Cancer cells can adapt to nutrient starvation and growth inhibitory drugs by communicating with their neighbours via secreted soluble factors, exosomes and other extracellular vesicles. Exosomes are commonly believed to originate in late endosomal multivesicular bodies, but the intracellular mechanisms modulating their functions remain poorly characterised. Here a new type of exosome biogenesis pathway involving Rab11-positive recycling endosomes is identified that releases exosomes with enhanced reprogramming activities. This pathway is present in both human cancer cells and an in vivo Drosophila model of exosome secretion. Using the fly model the biogenesis of these different exosome subtypes can be visualised in living tissue for the first time.
Inhibiting the glutamine-sensing PAT4 amino acid transporter blocks a specific form of mTORC1 signalling, leading to the preferential release of exosomes from recycling endosomes. Functionally, these stress-induced exosomes orchestrate signalling in recipient cells, which promotes pro-tumorigenic microenvironmental changes and cancer growth. Therefore in cancer cells the mTORC1 signalling hub senses microenvironmental stresses and then modulates exosome secretory pathways to drive tumour adaptation. These findings may partly explain why mTORC1 inhibitors often have poor clinical efficacy, and highlight the importance of distinguishing exosomal sub-types when defining their effects on the tumour microenvironment.

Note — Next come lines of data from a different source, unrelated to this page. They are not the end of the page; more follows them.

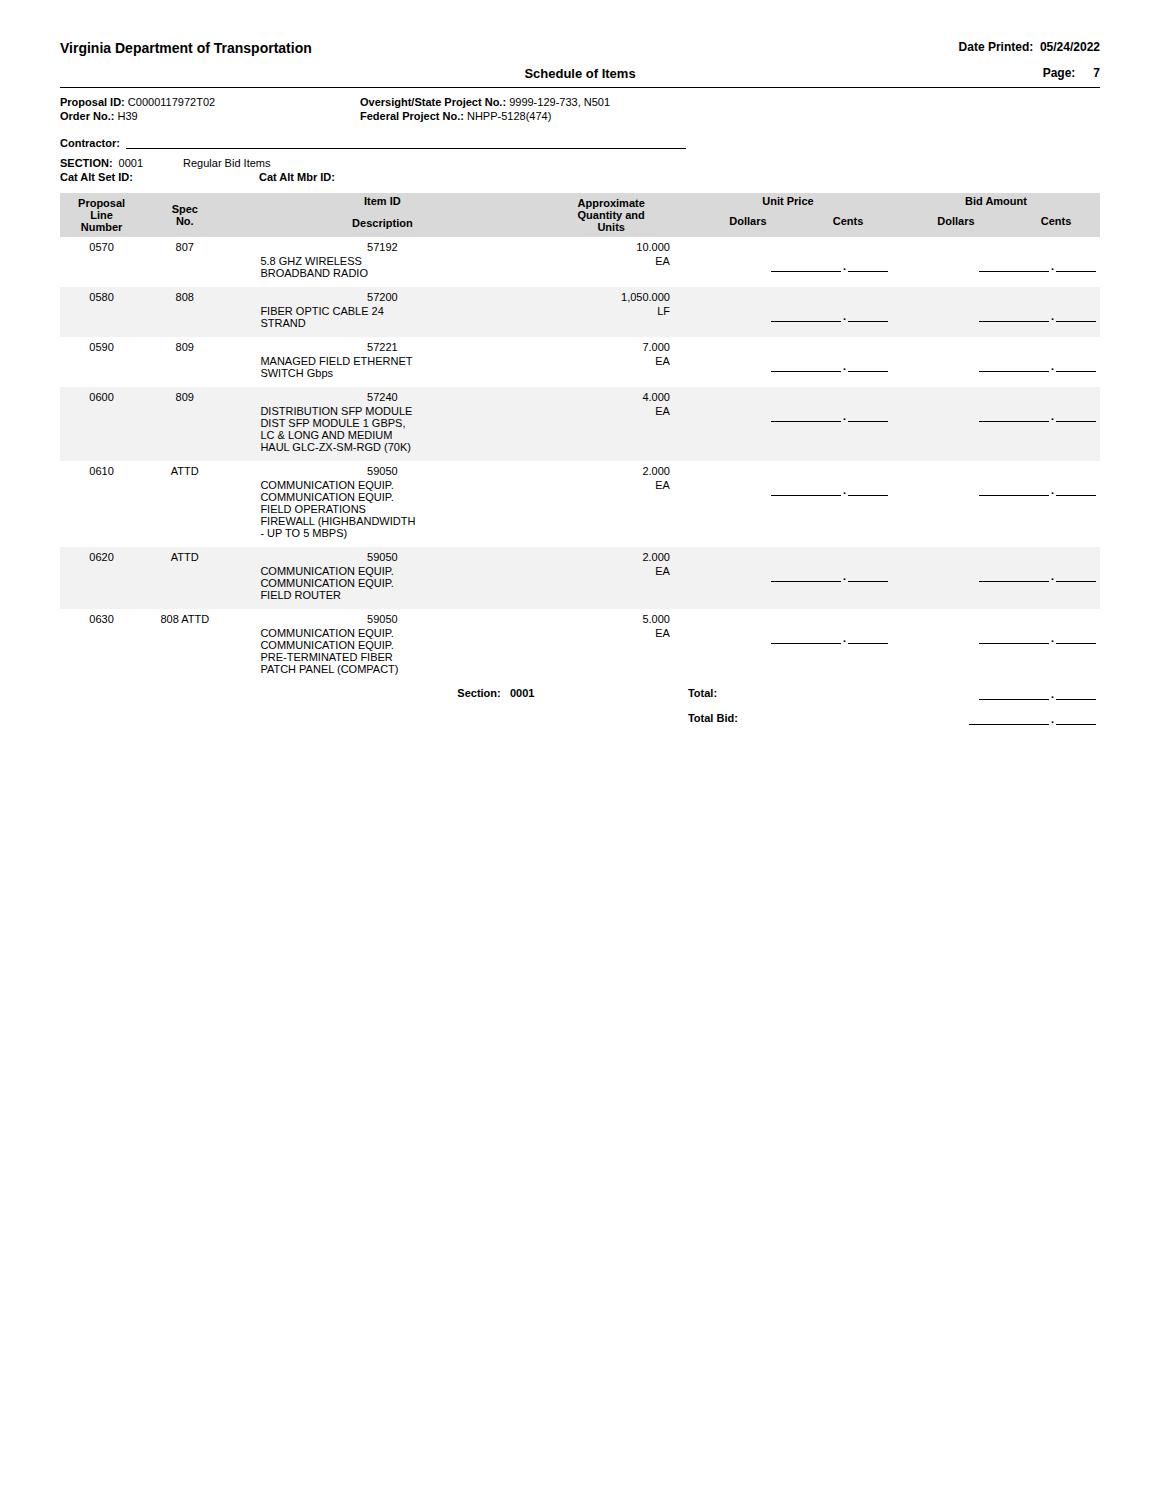Virginia Department of Transportation
Date Printed: 05/24/2022
Schedule of Items Page: 7
Proposal ID: C0000117972T02
Order No.: H39
Oversight/State Project No.: 9999-129-733, N501
Federal Project No.: NHPP-5128(474)
Contractor:
SECTION: 0001 Regular Bid Items
Cat Alt Set ID: Cat Alt Mbr ID:
| Proposal Line Number | Spec No. | Item ID | Approximate Quantity and Units | Unit Price | Bid Amount |
| --- | --- | --- | --- | --- | --- |
| Description | / Dollars / Cents / / --- / --- / | / Dollars / Cents / / --- / --- / |
| 0570 | 807 | 57192 5.8 GHZ WIRELESS BROADBAND RADIO | 10.000 EA | . | . |
| 0580 | 808 | 57200 FIBER OPTIC CABLE 24 STRAND | 1,050.000 LF | . | . |
| 0590 | 809 | 57221 MANAGED FIELD ETHERNET SWITCH Gbps | 7.000 EA | . | . |
| 0600 | 809 | 57240 DISTRIBUTION SFP MODULE DIST SFP MODULE 1 GBPS, LC & LONG AND MEDIUM HAUL GLC-ZX-SM-RGD (70K) | 4.000 EA | . | . |
| 0610 | ATTD | 59050 COMMUNICATION EQUIP. COMMUNICATION EQUIP. FIELD OPERATIONS FIREWALL (HIGHBANDWIDTH - UP TO 5 MBPS) | 2.000 EA | . | . |
| 0620 | ATTD | 59050 COMMUNICATION EQUIP. COMMUNICATION EQUIP. FIELD ROUTER | 2.000 EA | . | . |
| 0630 | 808 ATTD | 59050 COMMUNICATION EQUIP. COMMUNICATION EQUIP. PRE-TERMINATED FIBER PATCH PANEL (COMPACT) | 5.000 EA | . | . |
| | | Section: 0001 | | Total: | . |
| | | | | Total Bid: | . |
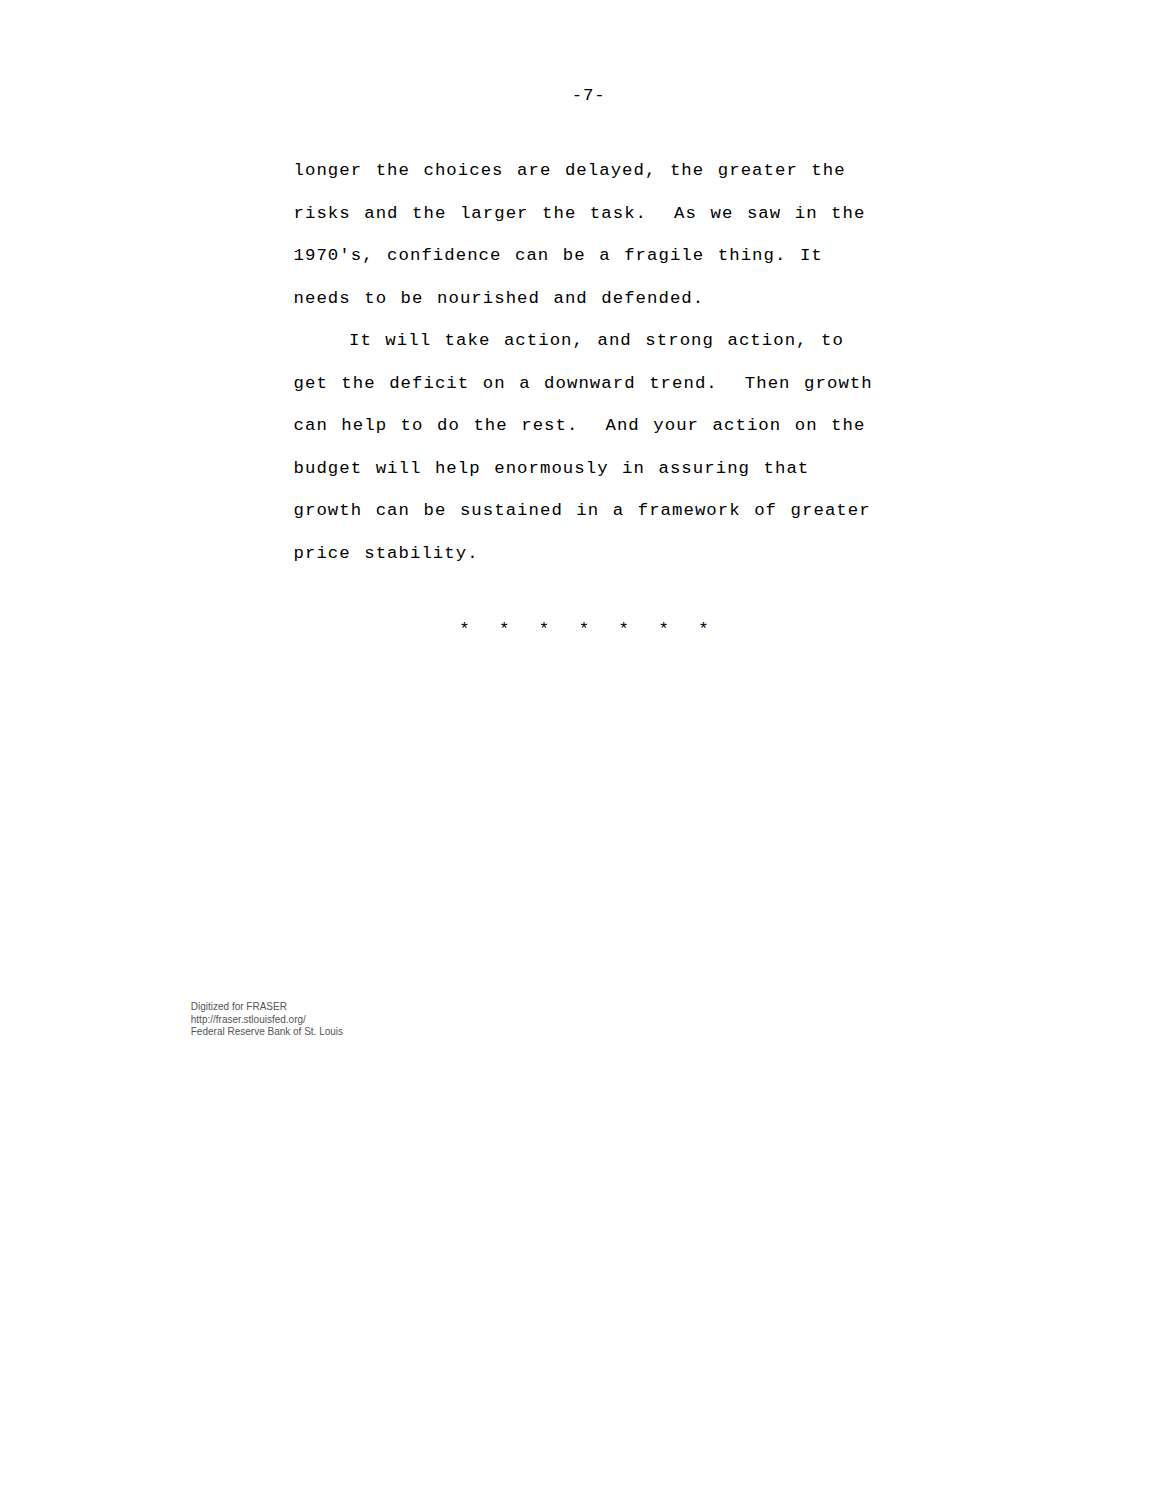-7-
longer the choices are delayed, the greater the risks and the larger the task. As we saw in the 1970's, confidence can be a fragile thing. It needs to be nourished and defended.
It will take action, and strong action, to get the deficit on a downward trend. Then growth can help to do the rest. And your action on the budget will help enormously in assuring that growth can be sustained in a framework of greater price stability.
* * * * * * *
Digitized for FRASER
http://fraser.stlouisfed.org/
Federal Reserve Bank of St. Louis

Contributory talk given by James Edgar
Edgar et al demonstrate that exosome release can be induced in HeLa cells upon inhibition of the V-ATPase, and that exosomes are observed in clusters at the plasma membrane. Such clustering shows striking similarities to clusters of retroviruses, which are attached to the plasma membrane by tetherin. To determine whether tetherin also attaches exosomes, it was knocked out and this resulted in a 4-fold reduction in plasma membrane-associated exosomes, with a concomitant increase in exosomes discharged into the medium. Such phenotype could be rescued by expression of wild-type tetherin but not tetherin lacking its GPI anchor. Edgar et al propose that tetherin may play a key role in exosome fate, determining whether they participate in long-range or short-range interactions.
Can glioblastoma extracellular vesicles drive normal astrocytes towards a tumour-enhancing phenotype?
Dr Michael Graner, University of Colorado Denver
Glioblastomas (GBMs, WHO grade IV astrocytomas) are the worst of the central nervous system tumors; despite maximum (and damaging) therapeutic intervention, median survival time for patients is <15 months, and overall quality of life is poor. These abysmal outcomes have changed little in 20 years. Clearly, our current therapies are inadequate; we need innovative strides in understanding GBM biology to rectify this situation. One “hot” research area is that of the impact of tumor extracellular vesicles (EVs) on normal recipient cells. Tumor EVs have extraordinary abilities to manipulate tumor microenvironments and recipient cells both proximally and distally. Tumor EVs prepare the “metastatic niche” for circulating tumor cells prior to colonization of a target organ, deflect immune responses, and alter normal cells. Thus, tumor EVs impact recipient cells to support tumor growth and progression, which undoubtedly holds true for GBMs as well. However, little is known about effects of GBM EVs on normal astrocytes—do GBM EVs drive astrocyte phenotypic changes, potentially making the astrocytes into tumor promotors? The answers could re-shape our paradigms on gliomagenesis, particularly for recurrent tumors. Here we show that GBM EVs activate cancer-type signaling pathways in recipient astrocytes, promoting astrocyte migration towards the EVs, as well as astrocyte anchorage-independent growth in soft agar. Astrocytes release of various factors to generate a tumor-promoting milieu with increased tumor cell growth. We discuss the consequences of these phenomena in the context of our current therapies with a view towards therapeutic improvement.